За окном таял летний свет, все склонились над листками. Какое-то время Харриет с волнением слушала, как шуршат по бумаге ручки, – такой умиротворяющий звук. Потом тоже начала писать, как случалось порой, удивляясь внезапному вдохновению. Ее ручка, летая по бумаге, включилась в общий хор.
Одна за другой женщины отложили ручки, все взгляды были устремлены на Харриет, лица светились удовлетворением от проделанного, увлеченностью. Вот такие минуты неизменно проникали ей в самое сердце.
Дороти, которая работала на кухне, всегда приносила на заседание кувшин с водой и стопку бумажных стаканчиков. И сейчас она и Эйми, пока остальные заканчивали писать или перечитывали написанное, разливали воду. Эта почти церемония – что-то среднее между званым чаем и предобеденным коктейлем – стала такой же неотъемлемой частью их встреч, как и вступительное заклинание.
– Неразбавленная водка с лимонной корочкой? – спросила Дороти.
– Мне сегодня латте, – попросила Харриет. – Двойной, и побольше пенки.
– Прошу. – Дороти элегантным движением склонила кувшин над стаканчиком Харриет.

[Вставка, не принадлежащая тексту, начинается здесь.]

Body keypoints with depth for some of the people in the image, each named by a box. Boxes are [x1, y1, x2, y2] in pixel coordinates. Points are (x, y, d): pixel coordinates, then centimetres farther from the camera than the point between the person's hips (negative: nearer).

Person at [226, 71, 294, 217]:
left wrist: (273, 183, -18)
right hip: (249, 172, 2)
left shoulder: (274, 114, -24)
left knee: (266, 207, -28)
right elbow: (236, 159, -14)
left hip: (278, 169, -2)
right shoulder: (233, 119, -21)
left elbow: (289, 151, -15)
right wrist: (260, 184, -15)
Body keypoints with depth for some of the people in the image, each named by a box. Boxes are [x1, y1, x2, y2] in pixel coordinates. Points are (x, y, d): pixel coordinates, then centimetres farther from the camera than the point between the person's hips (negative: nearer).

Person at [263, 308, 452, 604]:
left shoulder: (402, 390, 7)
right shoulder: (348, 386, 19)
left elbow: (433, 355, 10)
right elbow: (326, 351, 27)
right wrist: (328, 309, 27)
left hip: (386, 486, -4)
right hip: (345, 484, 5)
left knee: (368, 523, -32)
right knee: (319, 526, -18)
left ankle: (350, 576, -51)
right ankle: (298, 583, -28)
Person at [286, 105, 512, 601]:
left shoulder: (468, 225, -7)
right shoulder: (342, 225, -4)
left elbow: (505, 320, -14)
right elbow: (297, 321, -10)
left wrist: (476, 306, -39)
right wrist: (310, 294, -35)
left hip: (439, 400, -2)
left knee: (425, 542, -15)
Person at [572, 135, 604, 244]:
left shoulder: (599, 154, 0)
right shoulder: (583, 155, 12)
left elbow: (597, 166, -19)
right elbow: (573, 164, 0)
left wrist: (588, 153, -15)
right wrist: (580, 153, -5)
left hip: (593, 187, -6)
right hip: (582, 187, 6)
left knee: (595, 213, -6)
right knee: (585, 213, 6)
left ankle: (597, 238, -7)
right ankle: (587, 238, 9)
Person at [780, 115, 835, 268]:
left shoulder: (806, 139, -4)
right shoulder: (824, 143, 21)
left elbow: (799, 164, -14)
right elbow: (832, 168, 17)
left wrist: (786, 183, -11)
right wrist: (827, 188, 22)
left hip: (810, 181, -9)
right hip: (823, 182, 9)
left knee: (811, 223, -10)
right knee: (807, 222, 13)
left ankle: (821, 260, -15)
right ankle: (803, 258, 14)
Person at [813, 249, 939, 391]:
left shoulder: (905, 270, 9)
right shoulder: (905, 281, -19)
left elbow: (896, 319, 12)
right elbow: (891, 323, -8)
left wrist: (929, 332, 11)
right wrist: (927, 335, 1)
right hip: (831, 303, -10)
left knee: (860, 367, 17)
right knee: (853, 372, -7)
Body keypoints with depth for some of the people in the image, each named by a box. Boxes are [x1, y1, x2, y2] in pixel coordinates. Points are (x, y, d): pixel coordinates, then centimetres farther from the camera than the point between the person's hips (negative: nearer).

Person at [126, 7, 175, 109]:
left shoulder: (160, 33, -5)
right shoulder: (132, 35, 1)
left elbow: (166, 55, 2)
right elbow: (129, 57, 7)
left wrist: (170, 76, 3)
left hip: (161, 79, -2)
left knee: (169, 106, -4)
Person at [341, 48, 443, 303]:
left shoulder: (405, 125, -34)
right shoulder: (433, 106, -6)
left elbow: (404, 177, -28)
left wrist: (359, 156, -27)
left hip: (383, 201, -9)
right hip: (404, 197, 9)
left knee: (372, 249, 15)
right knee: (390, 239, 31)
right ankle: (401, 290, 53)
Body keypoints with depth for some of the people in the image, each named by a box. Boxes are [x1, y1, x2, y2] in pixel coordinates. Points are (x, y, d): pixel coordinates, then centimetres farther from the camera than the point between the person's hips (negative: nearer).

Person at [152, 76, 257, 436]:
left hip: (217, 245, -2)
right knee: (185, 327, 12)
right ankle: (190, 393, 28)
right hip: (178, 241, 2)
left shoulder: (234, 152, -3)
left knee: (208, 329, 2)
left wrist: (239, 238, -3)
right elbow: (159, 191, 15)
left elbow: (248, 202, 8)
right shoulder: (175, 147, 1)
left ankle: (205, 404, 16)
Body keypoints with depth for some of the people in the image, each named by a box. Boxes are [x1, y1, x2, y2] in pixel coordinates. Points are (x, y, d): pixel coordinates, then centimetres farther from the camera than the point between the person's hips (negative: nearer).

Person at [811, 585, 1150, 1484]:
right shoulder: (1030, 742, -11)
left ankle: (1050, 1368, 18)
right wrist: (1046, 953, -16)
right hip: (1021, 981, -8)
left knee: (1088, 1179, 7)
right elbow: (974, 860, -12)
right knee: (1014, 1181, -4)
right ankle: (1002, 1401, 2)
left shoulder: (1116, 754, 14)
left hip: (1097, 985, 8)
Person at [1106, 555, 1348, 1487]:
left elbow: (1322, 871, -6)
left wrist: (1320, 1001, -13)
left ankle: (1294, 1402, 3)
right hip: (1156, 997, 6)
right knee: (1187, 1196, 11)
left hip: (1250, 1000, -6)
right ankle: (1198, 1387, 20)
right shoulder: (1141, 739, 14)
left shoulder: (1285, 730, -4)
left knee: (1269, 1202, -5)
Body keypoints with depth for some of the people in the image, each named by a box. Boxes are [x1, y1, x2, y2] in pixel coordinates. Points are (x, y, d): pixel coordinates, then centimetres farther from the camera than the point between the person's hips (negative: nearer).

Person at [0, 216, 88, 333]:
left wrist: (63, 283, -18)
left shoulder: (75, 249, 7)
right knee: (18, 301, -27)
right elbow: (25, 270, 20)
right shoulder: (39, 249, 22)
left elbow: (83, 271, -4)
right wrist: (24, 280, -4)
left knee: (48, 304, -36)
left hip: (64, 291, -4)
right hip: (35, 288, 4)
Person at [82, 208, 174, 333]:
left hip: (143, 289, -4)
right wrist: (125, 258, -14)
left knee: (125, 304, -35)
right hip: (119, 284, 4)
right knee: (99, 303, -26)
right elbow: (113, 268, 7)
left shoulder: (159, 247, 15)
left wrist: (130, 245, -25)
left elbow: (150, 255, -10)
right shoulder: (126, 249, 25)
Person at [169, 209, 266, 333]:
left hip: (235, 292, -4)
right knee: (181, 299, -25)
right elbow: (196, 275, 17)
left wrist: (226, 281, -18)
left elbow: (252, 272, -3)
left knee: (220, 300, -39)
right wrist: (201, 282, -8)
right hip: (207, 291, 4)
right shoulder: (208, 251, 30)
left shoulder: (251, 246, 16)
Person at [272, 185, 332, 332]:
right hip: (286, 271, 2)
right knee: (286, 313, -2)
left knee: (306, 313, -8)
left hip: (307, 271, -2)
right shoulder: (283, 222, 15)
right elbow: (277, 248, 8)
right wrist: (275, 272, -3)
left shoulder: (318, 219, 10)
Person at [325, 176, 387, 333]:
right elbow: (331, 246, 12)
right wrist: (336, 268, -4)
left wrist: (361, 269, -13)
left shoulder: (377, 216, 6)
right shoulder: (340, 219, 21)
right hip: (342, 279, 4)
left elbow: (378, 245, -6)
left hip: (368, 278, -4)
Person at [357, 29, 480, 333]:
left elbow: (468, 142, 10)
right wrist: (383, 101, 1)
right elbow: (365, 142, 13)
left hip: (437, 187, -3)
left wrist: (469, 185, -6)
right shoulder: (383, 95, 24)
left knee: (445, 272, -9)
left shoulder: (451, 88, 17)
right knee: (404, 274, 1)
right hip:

– Я все! – победно возвестила Джасинта.
Женщины читали по очереди – как обычно, пламя сменял лед, и за каждым чтением, конечно же, звучали аплодисменты.
– Я написала любовное послание себе прежней, – сказала Джасинта. – Называется «Прежде». – Она провела рукой по плохо подстриженным волосам, откашлялась. – Ой, не знаю.
– Не трусь, – подбодрила Рене.
– Читай уже, Джасинта, – добавила Киттен.
– Давай, милая, – сказала Дороти.
С полминуты все молчали.
– Спасибо, Джасинта, это чудесно.
Все захлопали.
– Харриет, теперь давайте вы, – сказала Бритти.
– Нет-нет, – возразила Харриет. – Это ваше время.
– Вы никогда не читали, Буки, – напомнила Дезире.
– Да мы никогда ее и не просили, – заметила Шейна.
– Простите, Буки, что мы никогда не просили, – добавила Мариэль.
– А вот сейчас просим, – заключила Дженни Большая.
И Харриет прочла несколько строк. Поэтической жилки в ней не было, но нынче ей на ум пришли несколько красивых оборотов. Свое любовное послание она адресовала – подумать только – новым туфлям. Женщина покупает туфли у мужчины с приятным голосом.
– О, как классно! – восхитилась Рене.
– Ш-ш-ш, тихо! – одернула ее Дженни Большая.
С бьющимся сердцем Харриет продолжила описывать туфли, их «соблазнительную форму» и «глубокий блеск».